Avant de continuer de parler des mesures proposées par la commission d’enquête parlementaire « sur les conditions d’abattage des animaux de boucherie dans les abattoirs français » jetons un oeil sur un étrange manifeste qui vient d’être publié.
Son titre se voulant philosophique est « Le rapport à l’animal est notre rapport au monde », ses auteurs étant Yannick Jadot, Pascal Durand et Laurence Abeille d’EELV, ainsi qu’Allain Bougrain Dubourg.
On notera que Laurence Abeille a fait partie de ladite commission, qui est d’ailleurs le prétexte à ce manifeste.
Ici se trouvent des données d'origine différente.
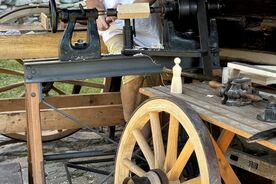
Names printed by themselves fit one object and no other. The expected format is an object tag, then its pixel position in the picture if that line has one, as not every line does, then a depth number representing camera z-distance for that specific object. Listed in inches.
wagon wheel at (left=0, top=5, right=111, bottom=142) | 175.3
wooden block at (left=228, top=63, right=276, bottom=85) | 82.8
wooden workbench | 69.2
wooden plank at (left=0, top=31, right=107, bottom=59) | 131.6
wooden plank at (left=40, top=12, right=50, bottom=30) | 150.3
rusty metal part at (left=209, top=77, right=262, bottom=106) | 79.1
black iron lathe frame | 96.5
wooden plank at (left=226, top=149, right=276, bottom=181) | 86.4
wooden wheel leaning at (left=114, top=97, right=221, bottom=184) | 69.4
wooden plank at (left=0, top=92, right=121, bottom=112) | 149.3
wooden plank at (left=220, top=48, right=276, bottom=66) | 122.7
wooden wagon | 70.2
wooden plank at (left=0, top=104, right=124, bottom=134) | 129.0
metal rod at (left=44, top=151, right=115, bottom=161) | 121.9
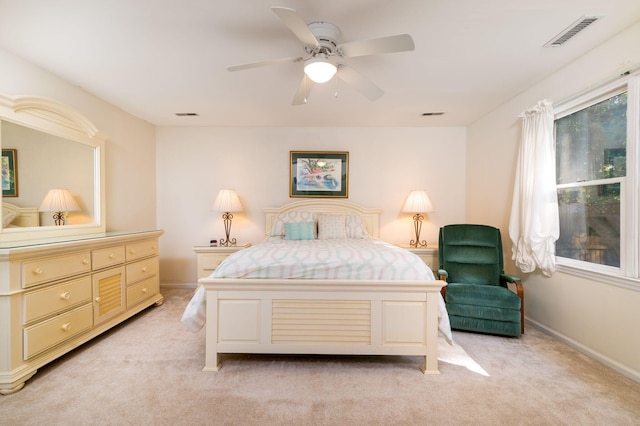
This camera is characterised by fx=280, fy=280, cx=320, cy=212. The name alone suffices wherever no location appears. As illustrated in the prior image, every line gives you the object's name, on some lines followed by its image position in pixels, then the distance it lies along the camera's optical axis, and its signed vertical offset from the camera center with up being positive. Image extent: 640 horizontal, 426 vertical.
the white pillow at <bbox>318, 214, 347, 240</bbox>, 3.62 -0.22
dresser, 1.81 -0.68
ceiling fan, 1.53 +0.98
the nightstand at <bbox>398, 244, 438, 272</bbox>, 3.81 -0.62
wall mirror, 2.20 +0.37
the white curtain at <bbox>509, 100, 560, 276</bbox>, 2.58 +0.16
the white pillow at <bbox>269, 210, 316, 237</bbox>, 3.79 -0.12
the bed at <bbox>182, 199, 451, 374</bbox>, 2.06 -0.76
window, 2.00 +0.25
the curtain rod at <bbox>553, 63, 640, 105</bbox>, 1.96 +0.97
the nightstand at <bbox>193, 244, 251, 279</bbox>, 3.75 -0.62
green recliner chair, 2.59 -0.75
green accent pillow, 3.52 -0.27
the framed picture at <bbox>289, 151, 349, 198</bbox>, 4.26 +0.55
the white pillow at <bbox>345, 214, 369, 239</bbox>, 3.72 -0.24
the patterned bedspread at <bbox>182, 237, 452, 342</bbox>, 2.11 -0.45
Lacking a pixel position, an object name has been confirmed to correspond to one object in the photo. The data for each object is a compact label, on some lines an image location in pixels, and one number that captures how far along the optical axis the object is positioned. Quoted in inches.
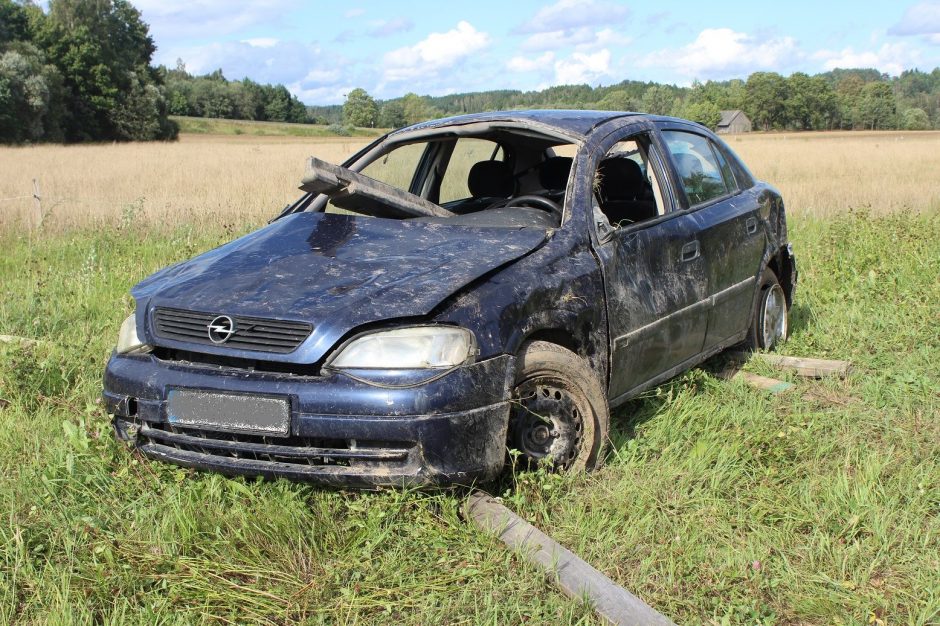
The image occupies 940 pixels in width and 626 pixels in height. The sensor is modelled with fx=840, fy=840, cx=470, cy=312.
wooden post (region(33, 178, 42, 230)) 425.0
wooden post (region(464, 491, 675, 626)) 102.7
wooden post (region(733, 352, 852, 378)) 205.3
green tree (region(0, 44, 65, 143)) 1973.4
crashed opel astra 118.0
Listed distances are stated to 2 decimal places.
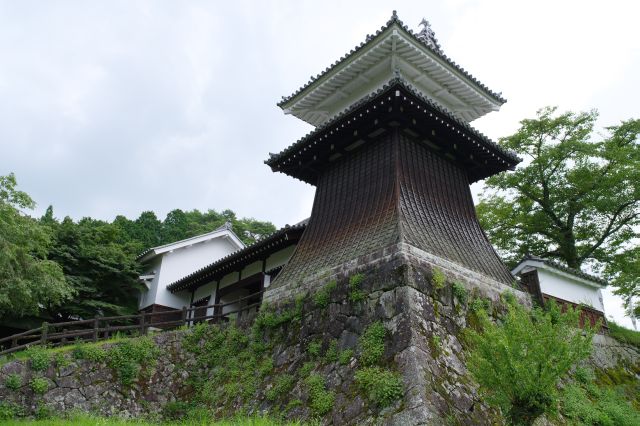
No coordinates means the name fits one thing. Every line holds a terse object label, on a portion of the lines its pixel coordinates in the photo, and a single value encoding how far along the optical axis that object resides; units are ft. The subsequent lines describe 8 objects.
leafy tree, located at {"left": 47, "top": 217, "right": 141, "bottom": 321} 72.13
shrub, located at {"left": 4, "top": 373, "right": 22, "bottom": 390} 40.60
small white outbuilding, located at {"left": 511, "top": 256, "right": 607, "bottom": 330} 46.62
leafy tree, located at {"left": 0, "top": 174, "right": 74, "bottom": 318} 51.55
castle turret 41.39
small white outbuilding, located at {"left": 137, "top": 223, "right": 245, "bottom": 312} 79.56
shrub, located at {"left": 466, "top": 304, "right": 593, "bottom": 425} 26.66
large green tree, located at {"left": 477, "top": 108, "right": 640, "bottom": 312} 66.33
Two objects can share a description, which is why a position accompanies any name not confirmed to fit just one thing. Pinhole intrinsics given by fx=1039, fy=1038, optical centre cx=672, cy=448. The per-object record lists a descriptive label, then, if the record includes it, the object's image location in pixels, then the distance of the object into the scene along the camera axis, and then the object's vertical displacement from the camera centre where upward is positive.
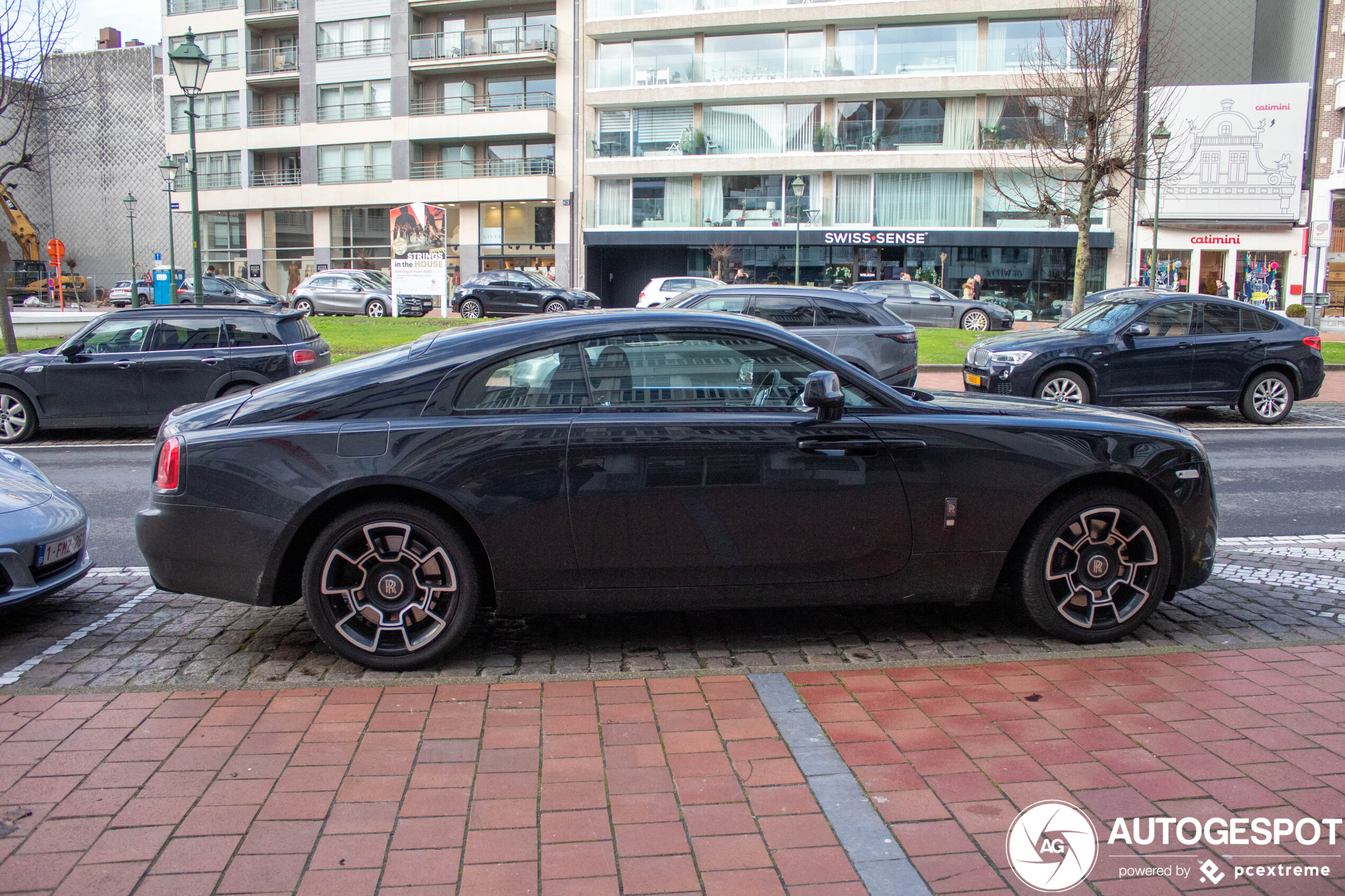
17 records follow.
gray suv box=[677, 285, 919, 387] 12.79 -0.12
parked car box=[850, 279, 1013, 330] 29.34 +0.14
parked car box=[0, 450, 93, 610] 4.78 -1.12
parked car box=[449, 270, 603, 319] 32.91 +0.35
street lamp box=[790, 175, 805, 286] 37.88 +4.37
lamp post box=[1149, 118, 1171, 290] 27.20 +4.71
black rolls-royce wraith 4.27 -0.76
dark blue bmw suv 12.84 -0.56
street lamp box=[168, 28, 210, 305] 16.98 +3.90
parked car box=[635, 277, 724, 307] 29.05 +0.62
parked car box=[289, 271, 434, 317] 34.31 +0.32
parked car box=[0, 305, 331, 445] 11.76 -0.70
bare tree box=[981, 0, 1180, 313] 23.23 +5.12
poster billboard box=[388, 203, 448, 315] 32.53 +1.97
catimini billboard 40.53 +6.38
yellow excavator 57.44 +2.08
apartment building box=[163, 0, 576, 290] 47.09 +8.37
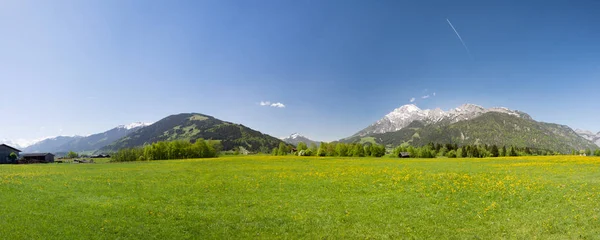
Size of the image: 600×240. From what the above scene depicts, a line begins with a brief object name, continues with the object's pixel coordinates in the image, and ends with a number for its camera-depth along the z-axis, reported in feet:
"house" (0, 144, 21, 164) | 407.83
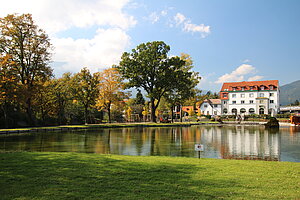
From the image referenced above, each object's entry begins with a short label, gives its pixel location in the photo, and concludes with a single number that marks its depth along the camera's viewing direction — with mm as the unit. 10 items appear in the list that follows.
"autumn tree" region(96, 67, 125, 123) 44094
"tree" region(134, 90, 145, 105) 83500
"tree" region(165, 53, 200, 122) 46562
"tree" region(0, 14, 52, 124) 32000
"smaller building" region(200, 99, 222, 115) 84062
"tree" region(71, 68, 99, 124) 42562
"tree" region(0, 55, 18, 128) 28078
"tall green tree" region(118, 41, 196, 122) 44969
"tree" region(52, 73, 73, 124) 43281
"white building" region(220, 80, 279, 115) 76438
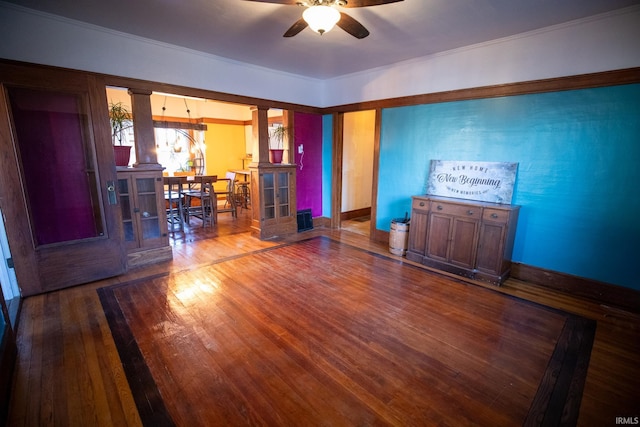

Pour la première fois, EELV aborde la question animale : jamais cela n’a été le cas auparavant.
Voyant qu’il faut bien affronter le problème, EELV s’appuie sur la commission, tenant un discours plus ou moins à la zadiste, afin de se proposer comme aire d’accueil pour les personnes engagées dans la cause animale.
C’est une OPA pure et simple, un coup politique éhonté. C’est flagrant : jamais EELV n’avait abordé jusque-là la question, et là il est expliqué que « la question de notre rapport aux animaux n’est pas qu’un sujet politique parmi d’autres, elle est un projet de société en soi »…
C’est ignoble, tout simplement.
Le rapport à l’animal est notre rapport au monde
L’animal, sa sensibilité et ses souffrances ont fait une entrée fracassante dans le débat public avec la diffusion des vidéos de l’association de protection animale L214, mettant en lumière le sort réservé aux animaux dans les abattoirs en France.
Les réactions, nombreuses dans la société, ont conduit à une prise de conscience très forte et à un rejet grandissant des conséquences de certaines activités humaines sur le vivant dans son ensemble. Cette indignation, grâce la mobilisation de la société civile, nourrit la demande toujours plus pressante d’action politique en faveur du bien-être animal.
À ce titre, la création de la première commission d’enquête parlementaire sur les conditions d’abattage en France révèle un début de reconnaissance de la condition animale comme sujet politique à part entière.
Cette commission eut le mérite de mettre en lumière les dysfonctionnements graves qui existent dans des abattoirs, lieux totalement fermés et cachés; et d’interroger des aspects plus fondamentaux du lien que les sociétés humaines entretiennent avec le vivant.
Elle doit aussi être l’occasion de mettre en perspective et en débat l’étendue du sort que nos sociétés réservent aux animaux, des abattoirs aux conditions d’élevage, en passant par le transport, le trafic d’espèces sauvages, le commerce international, la pêche en eaux profondes, la chasse, la corrida ou les expérimentions animales.
L’affaire des abattoirs en France est en effet l’illustration d’un système global. Celui d’abord de quelques grands groupes industriels et agro-alimentaires, tenants d’une industrialisation sans limite, pour qui la nature et le vivant ne seront jamais que des ressources économiques, des produits à exploiter au service d’une rentabilité financière devenue insensée. Celui surtout de leur incapacité à penser l’animal comme un être vivant à part entière, sensible et souffrant.
Pourtant, lorsqu’on est doté d’une conscience, que vaut un chiffre d’affaire, un bénéfice, un profit en regard d’une douleur injustifiée, du mépris de la vie, du respect dû à tout le vivant?
Alors que nous vivons la 6ème extinction animale de masse, que les espèces présentes sur terre disparaissent 100 fois plus vite que par le passé, que l’exploitation animale détériore chaque jour notre planète et hypothèque la vie humaine, il est tout simplement vital, au sens premier du terme, de repenser notre rapport au vivant et de l’inscrire au cœur de notre action politique.
Depuis 2009, les Traités européens reconnaissent les animaux comme des êtres sensibles, mais c’est toujours à la faveur de mobilisations citoyennes que les victoires ont pu être arrachées.
C’est parce que les consommateurs, les associations et les ONG ont agi que nous réussirons à interdire le chalutage en eaux profondes et préserver une partie de la biodiversité marine, c’est grâce aux mobilisations citoyennes que nous pouvons à la fois remettre en cause les subventions accordées aux corridas, à faire passer l’animal avant notre divertissement et à ne plus considérer comme allant de soi les numéros de dressage dans les cirques ou l’exposition d’animaux dans les parcs zoologiques, que nous pouvons faire reculer l’univers concentrationnaire de l’élevage industriel, c’est parce que nous pouvons nous appuyer sur les milieux scientifiques qu’il est possible d’interdire des expérimentations animales à des fins mercantiles.
Dès lors, ce mouvement ne doit pas s’arrêter, il doit s’amplifier.
Pour nous, écologistes, la question de notre rapport aux animaux n’est pas qu’un sujet politique parmi d’autres, elle est un projet de société en soi, elle est le marqueur de notre rapport au monde et fondamentalement, de notre vision de l’humanité.